━━━ MATERIAL SUPPLIED ━━━
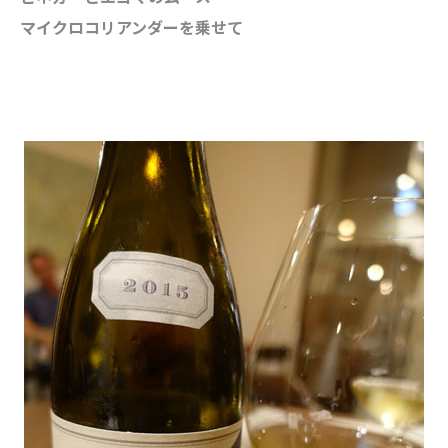
マイクロコリアンダーを乗せて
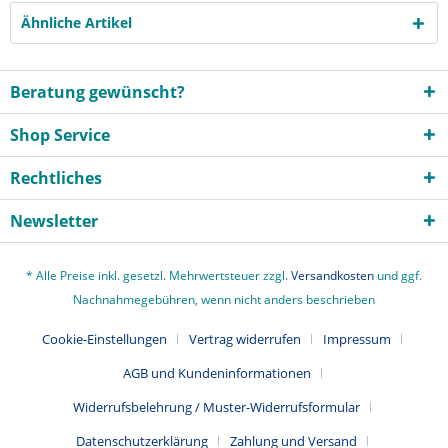
Ähnliche Artikel
Beratung gewünscht?
Shop Service
Rechtliches
Newsletter
* Alle Preise inkl. gesetzl. Mehrwertsteuer zzgl.
Versandkosten
und ggf.
Nachnahmegebühren, wenn nicht anders beschrieben
Cookie-Einstellungen
Vertrag widerrufen
Impressum
AGB und Kundeninformationen
Widerrufsbelehrung / Muster-Widerrufsformular
Datenschutzerklärung
Zahlung und Versand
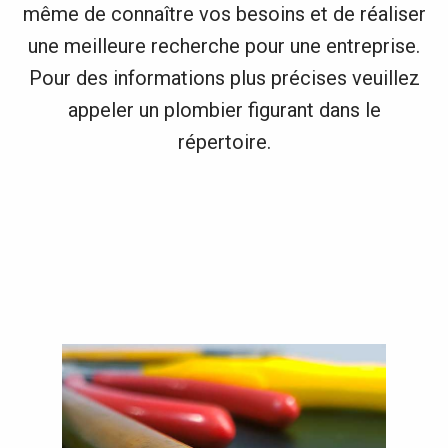
même de connaître vos besoins et de réaliser
une meilleure recherche pour une entreprise.
Pour des informations plus précises veuillez
appeler un plombier figurant dans le
répertoire.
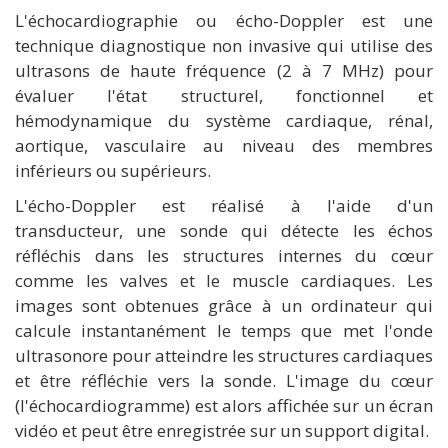
L'échocardiographie ou écho-Doppler est une
technique diagnostique non invasive qui utilise des
ultrasons de haute fréquence (2 à 7 MHz) pour
évaluer l'état structurel, fonctionnel et
hémodynamique du système cardiaque, rénal,
aortique, vasculaire au niveau des membres
inférieurs ou supérieurs.
L'écho-Doppler est réalisé à l'aide d'un
transducteur, une sonde qui détecte les échos
réfléchis dans les structures internes du cœur
comme les valves et le muscle cardiaques. Les
images sont obtenues grâce à un ordinateur qui
calcule instantanément le temps que met l'onde
ultrasonore pour atteindre les structures cardiaques
et être réfléchie vers la sonde. L'image du cœur
(l'échocardiogramme) est alors affichée sur un écran
vidéo et peut être enregistrée sur un support digital.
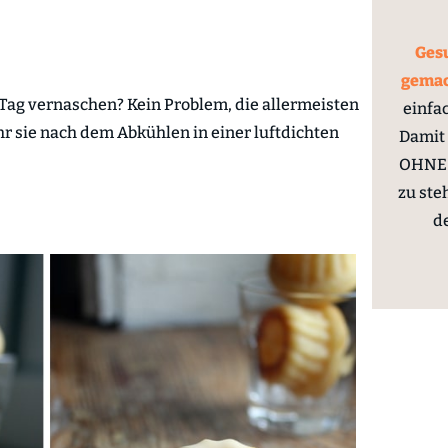
Gesu
gema
 Tag vernaschen? Kein Problem, die allermeisten
einfa
hr sie nach dem Abkühlen in einer luftdichten
Damit 
OHNE 
zu ste
d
━━━
EXERCISE DETAILS - Wherever the string "structures" appears in the records, copy the whole line.

OUTPUT OF THE TASK -
réfléchis dans les structures internes du cœur
ultrasonore pour atteindre les structures cardiaques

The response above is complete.